Tasty Eats At Home says
They sound great! I had that happen to me lately with muffins – it's like they were gooey out of the oven, and I didn't like them. But I let them cool completely, and then they were great! Some baked stuff just needs time, I guess!
baking.serendipity says
I love vanilla too, and totally agree with you on the fact that everything tastes better after it's sat for a bit. (Except maybe cookies fresh out of the oven!!) I think it gives the ingredients a little extra time out of the oven to reach their full potential :)
Amanda says
Winnie – I'm still up in the air about coconut oil. I used it in one recipe that was a disaster because you had to mix cold eggs with oil and the oil solidifies in temps under 70 or 72? Haha
Mags, Tami, vanilla – hope you try them, they really were good!

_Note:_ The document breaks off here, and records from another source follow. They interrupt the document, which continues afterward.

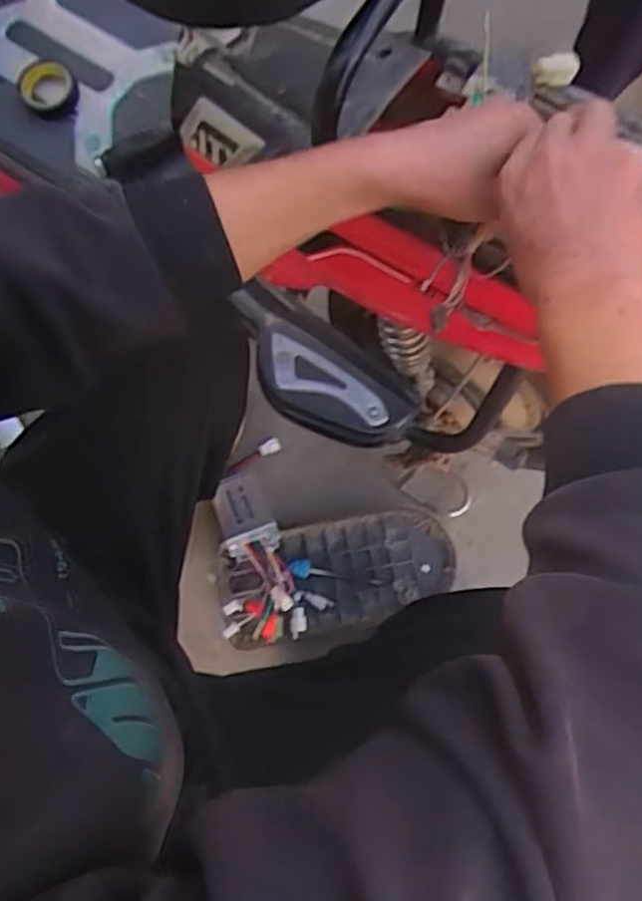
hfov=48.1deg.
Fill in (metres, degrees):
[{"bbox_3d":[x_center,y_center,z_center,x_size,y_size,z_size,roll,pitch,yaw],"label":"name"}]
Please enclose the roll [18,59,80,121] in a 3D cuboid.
[{"bbox_3d":[-0.291,-0.386,0.770,0.059,0.016,0.070,-20,78,-9],"label":"roll"}]

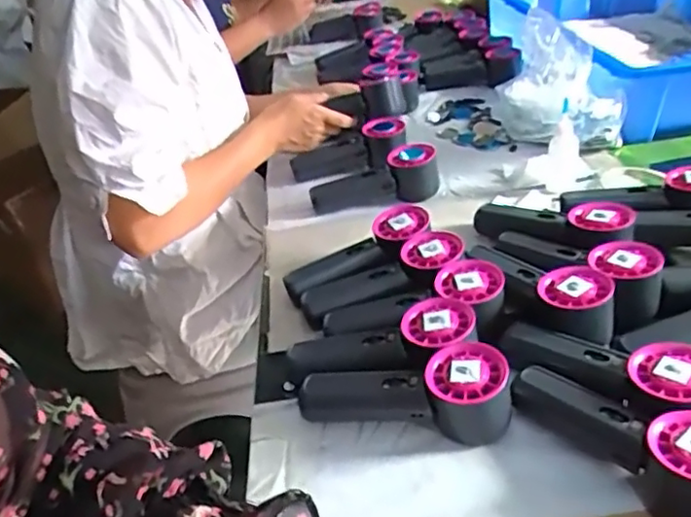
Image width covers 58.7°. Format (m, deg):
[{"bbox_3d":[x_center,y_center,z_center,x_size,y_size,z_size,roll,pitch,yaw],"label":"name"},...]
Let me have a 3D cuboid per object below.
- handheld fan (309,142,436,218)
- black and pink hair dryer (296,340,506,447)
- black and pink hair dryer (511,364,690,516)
[{"bbox_3d":[0.036,-0.088,0.744,0.156,0.057,0.059,-15,28,18],"label":"handheld fan"},{"bbox_3d":[0.044,0.098,0.464,0.154,0.062,0.053,7,33,18],"label":"black and pink hair dryer"},{"bbox_3d":[0.188,0.113,0.407,0.057,0.048,0.153,-20,34,-24],"label":"black and pink hair dryer"}]

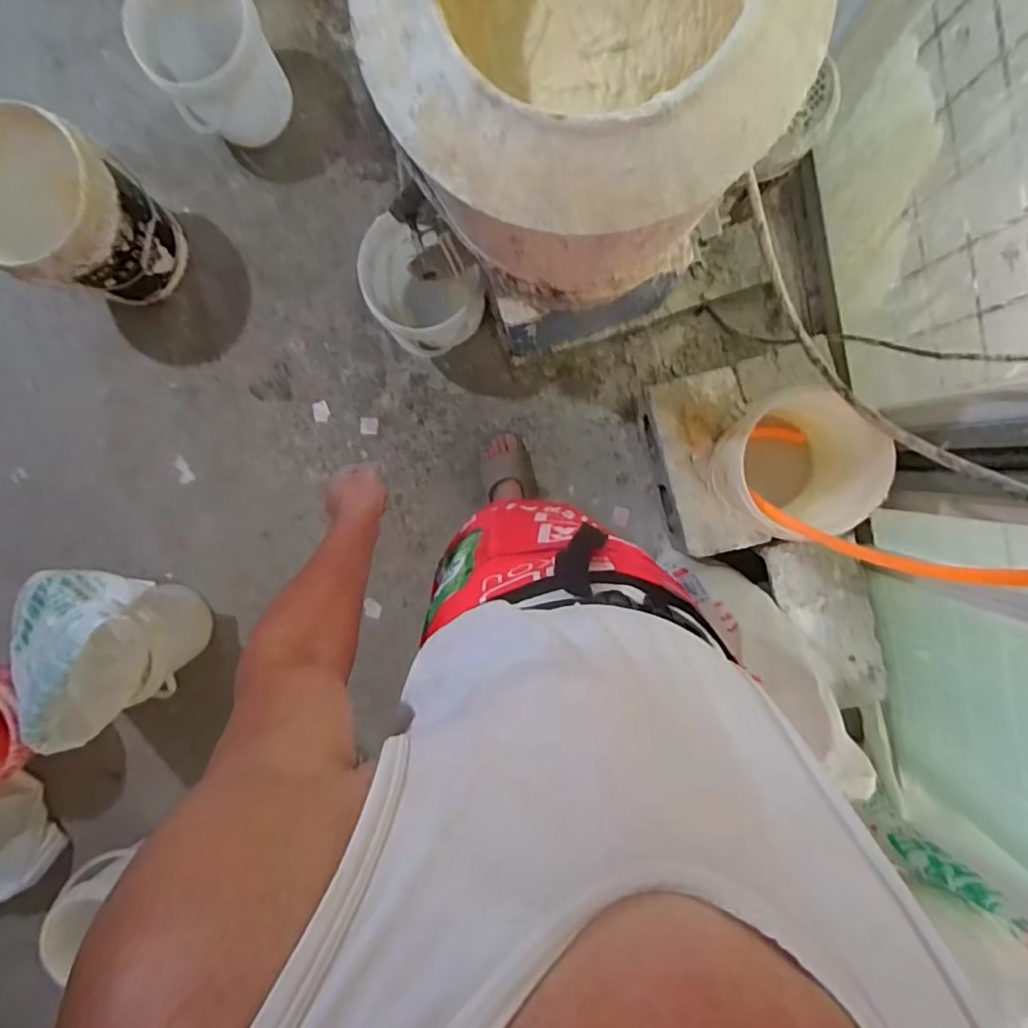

Ingrid – HA HA! I love you Ingrid, you totally crack me up LOL That's how I felt too! They really did end up being good, but I literally spit it out over the sink. It was weird, it didn't taste bad, it just had a dry consistency that just gagged me! I waited till later and the kids were enjoying them, so the next morning I had two for breakfast and they were great. Go figure! lol
Ingrid says
LOL, Amanda I have mixed feeling about these. At first I was vanilla, yum! Then I was raisins, ew. I decided to ignore your raisin comment because I can just leave them out but then you said these were "spit 'em out" not good. THEN you leave me with leave 'em for the next day and YOU LOVED 'EM! My head is spinning can you just pass me one already. :)
~ingrid
vanillasugar says
wow, now that sounds like a good flavor-combo. i have to try this!!
Tami says
I'm sure that I would love these, I'm a zucchini lover from way back. hahaha!
Mags says
You know I'm a muffin freak so of course I'm going to have to give these a try. Hubby brought home two big zucchinis from work today.
Winnie says
Love that you used coconut oil- I use it all the time for baking (and feel it's preferable health-wise to canola). I'm glad you gave them a second chance…I think they look delicious!